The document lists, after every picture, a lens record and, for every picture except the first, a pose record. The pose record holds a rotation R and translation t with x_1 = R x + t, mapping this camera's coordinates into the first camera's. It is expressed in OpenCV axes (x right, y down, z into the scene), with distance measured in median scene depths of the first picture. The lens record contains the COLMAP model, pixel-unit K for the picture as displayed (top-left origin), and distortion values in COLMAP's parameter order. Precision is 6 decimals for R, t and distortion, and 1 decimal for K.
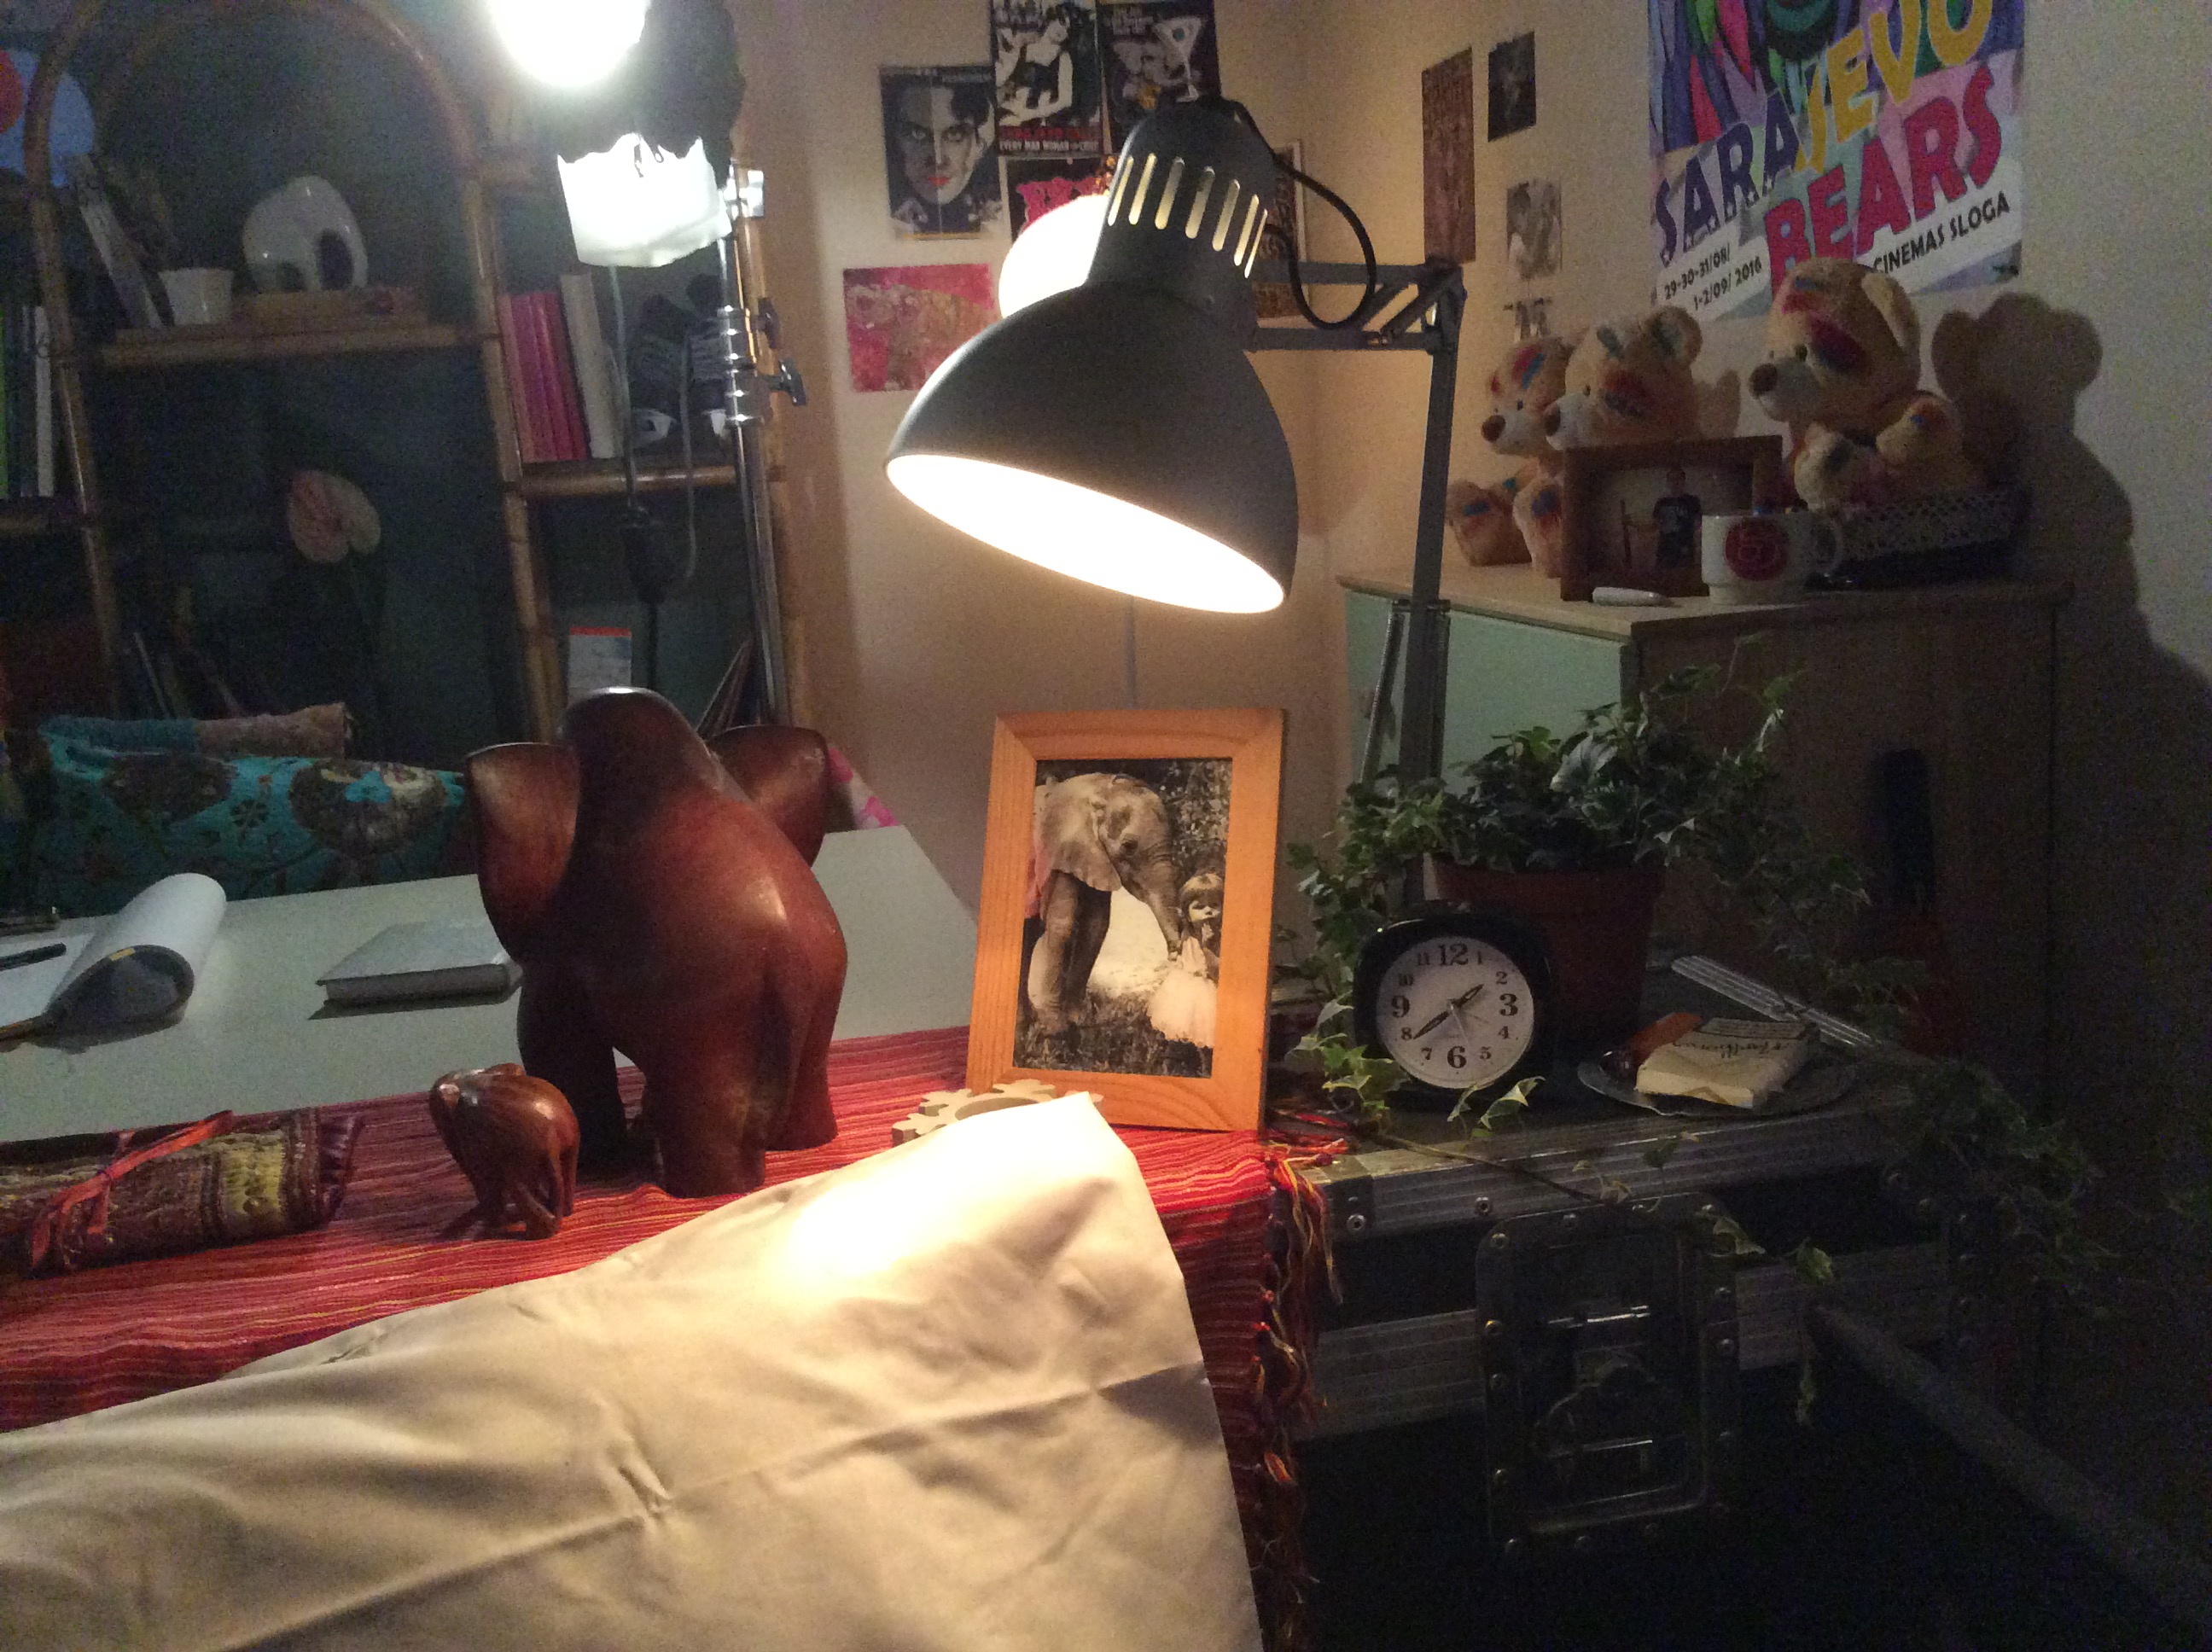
lens RADIAL K [[2045.8, 0, 1102.8], [0, 2045.8, 832.1], [0, 0, 1]] dist [0.024244, 0.000000]
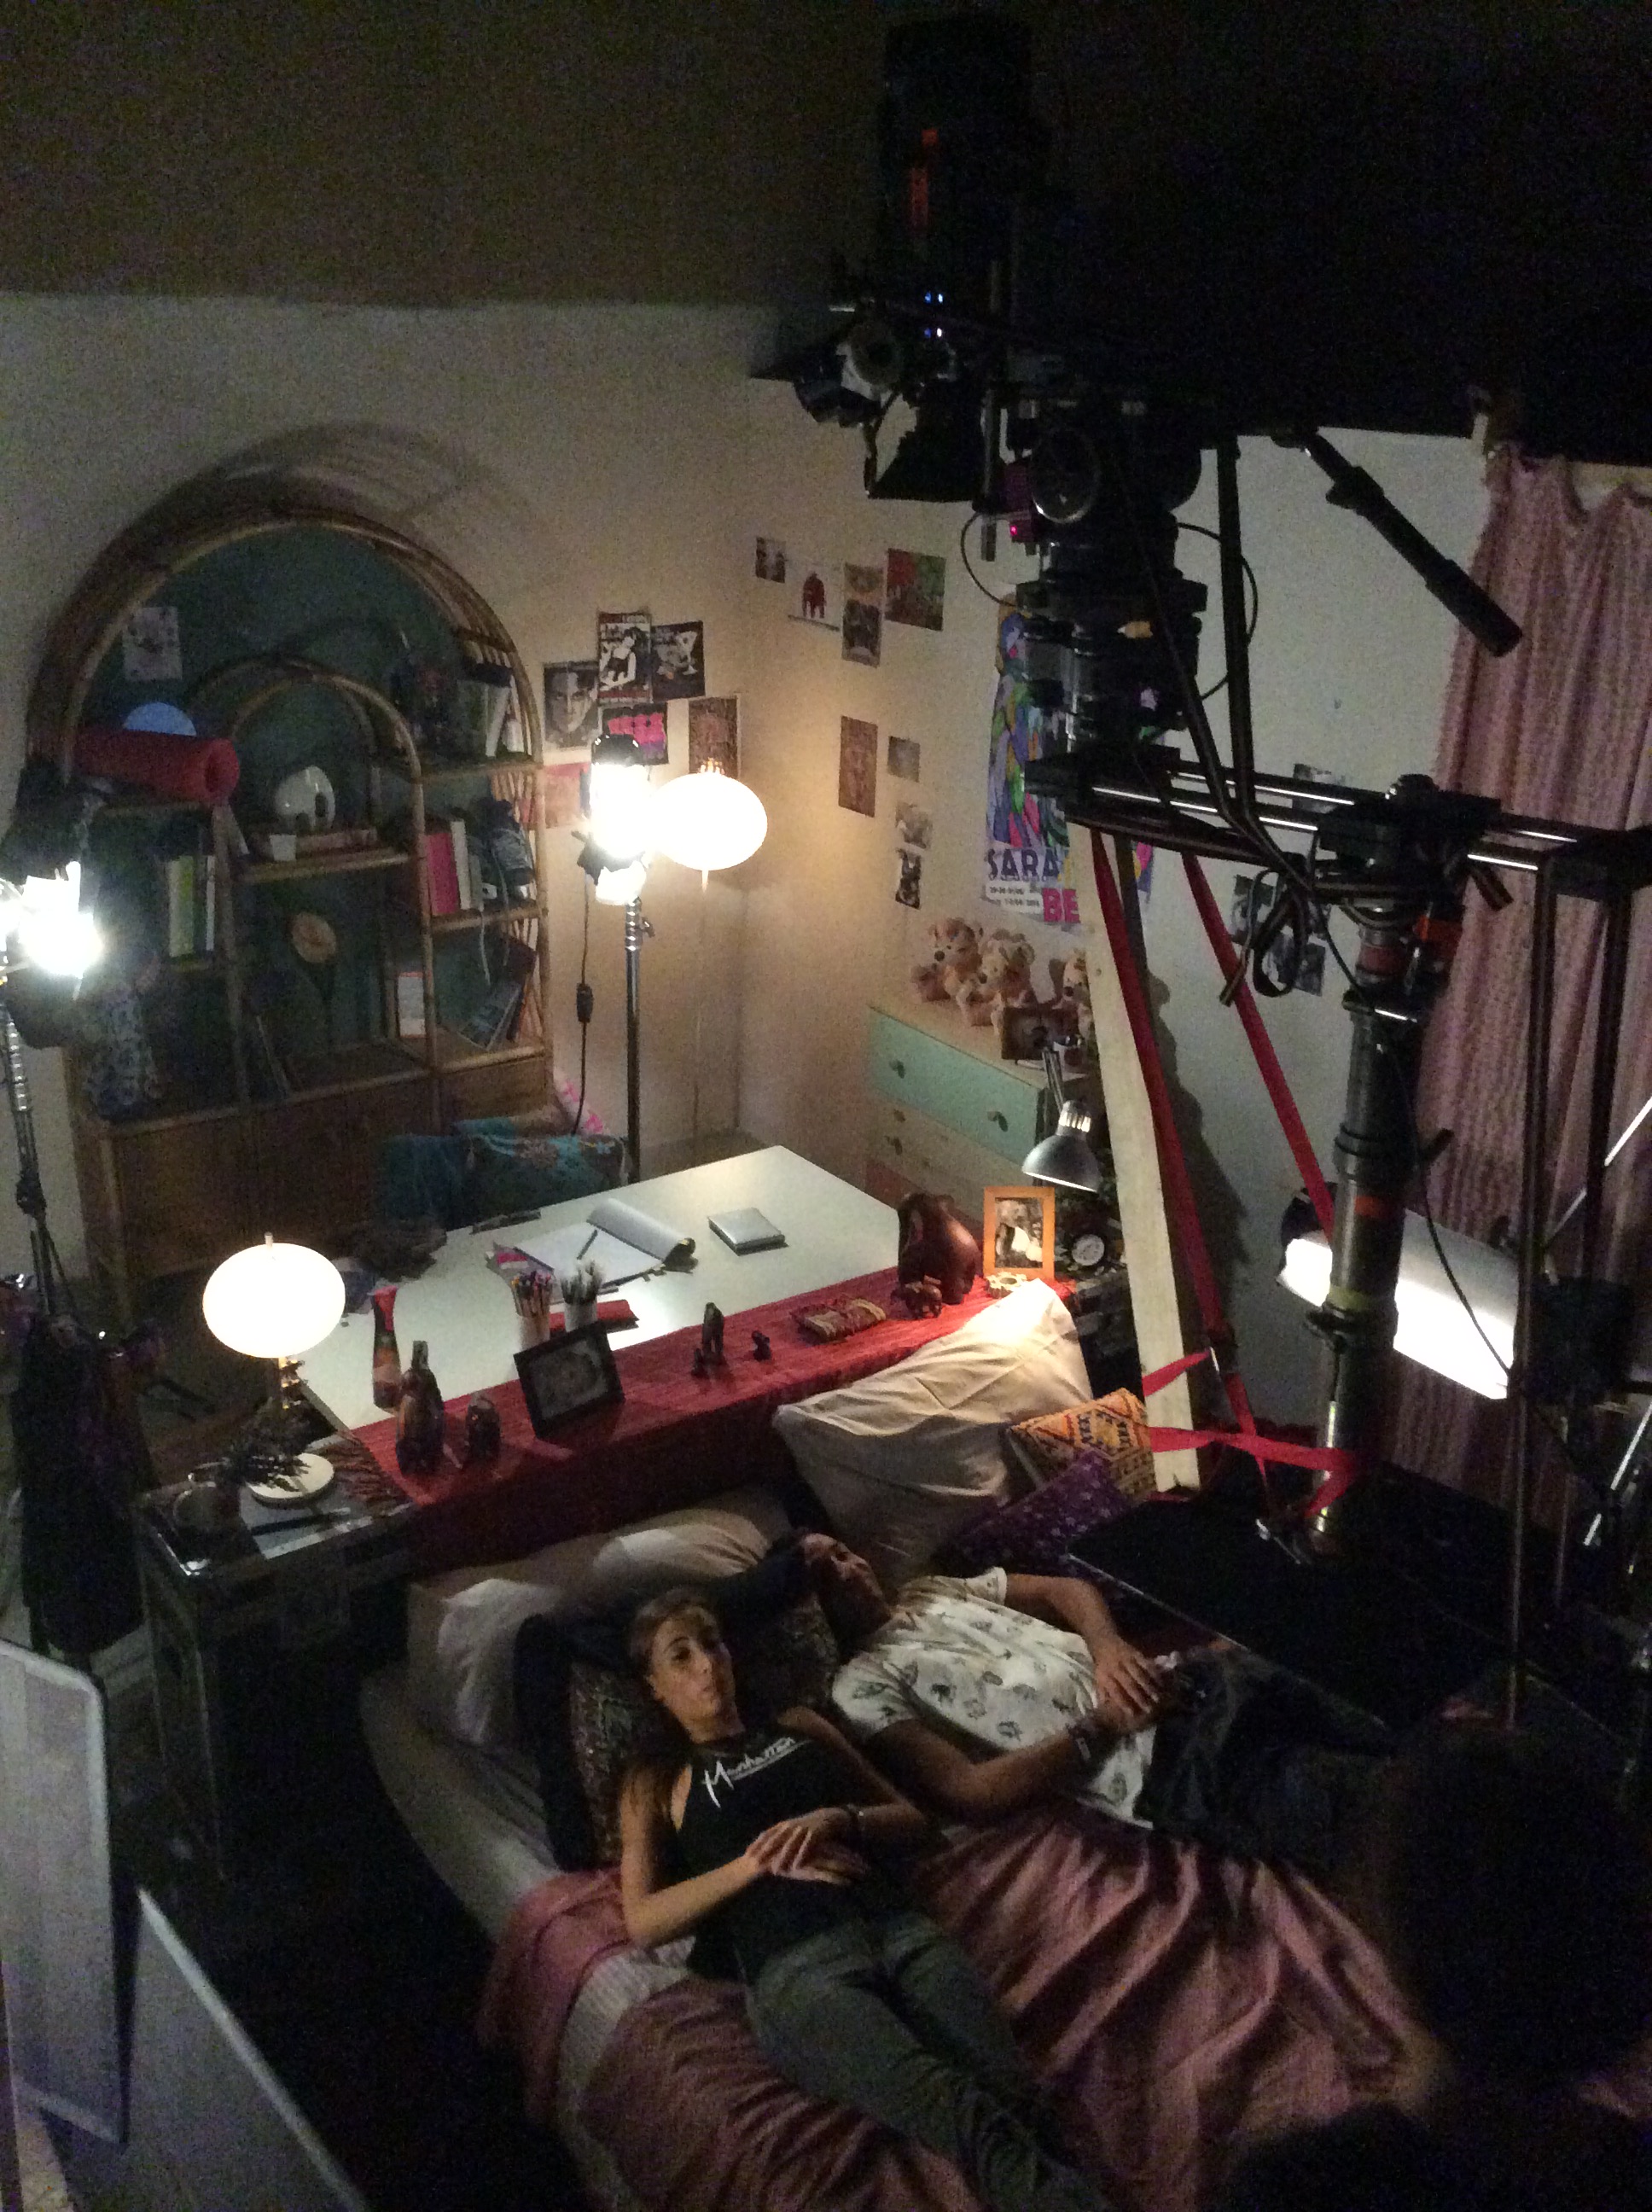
lens RADIAL K [[2045.8, 0, 825.4], [0, 2045.8, 1106.2], [0, 0, 1]] dist [0.024244, 0.000000]
pose [[0.914715, -0.065237, 0.398799, -0.728814], [-0.005850, 0.984642, 0.174489, -0.343686], [-0.404057, -0.161941, 0.900285, -0.957442]]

**TASK ITEM:**
Reproduce the material above line for line, leaving out the pictures.

**SOLUTION:**
The document lists, after every picture, a lens record and, for every picture except the first, a pose record. The pose record holds a rotation R and translation t with x_1 = R x + t, mapping this camera's coordinates into the first camera's. It is expressed in OpenCV axes (x right, y down, z into the scene), with distance measured in median scene depths of the first picture. The lens record contains the COLMAP model, pixel-unit K for the picture as displayed (top-left origin), and distortion values in COLMAP's parameter order. Precision is 6 decimals for R, t and distortion, and 1 decimal for K.
lens RADIAL K [[2045.8, 0, 1102.8], [0, 2045.8, 832.1], [0, 0, 1]] dist [0.024244, 0.000000]
lens RADIAL K [[2045.8, 0, 825.4], [0, 2045.8, 1106.2], [0, 0, 1]] dist [0.024244, 0.000000]
pose [[0.914715, -0.065237, 0.398799, -0.728814], [-0.005850, 0.984642, 0.174489, -0.343686], [-0.404057, -0.161941, 0.900285, -0.957442]]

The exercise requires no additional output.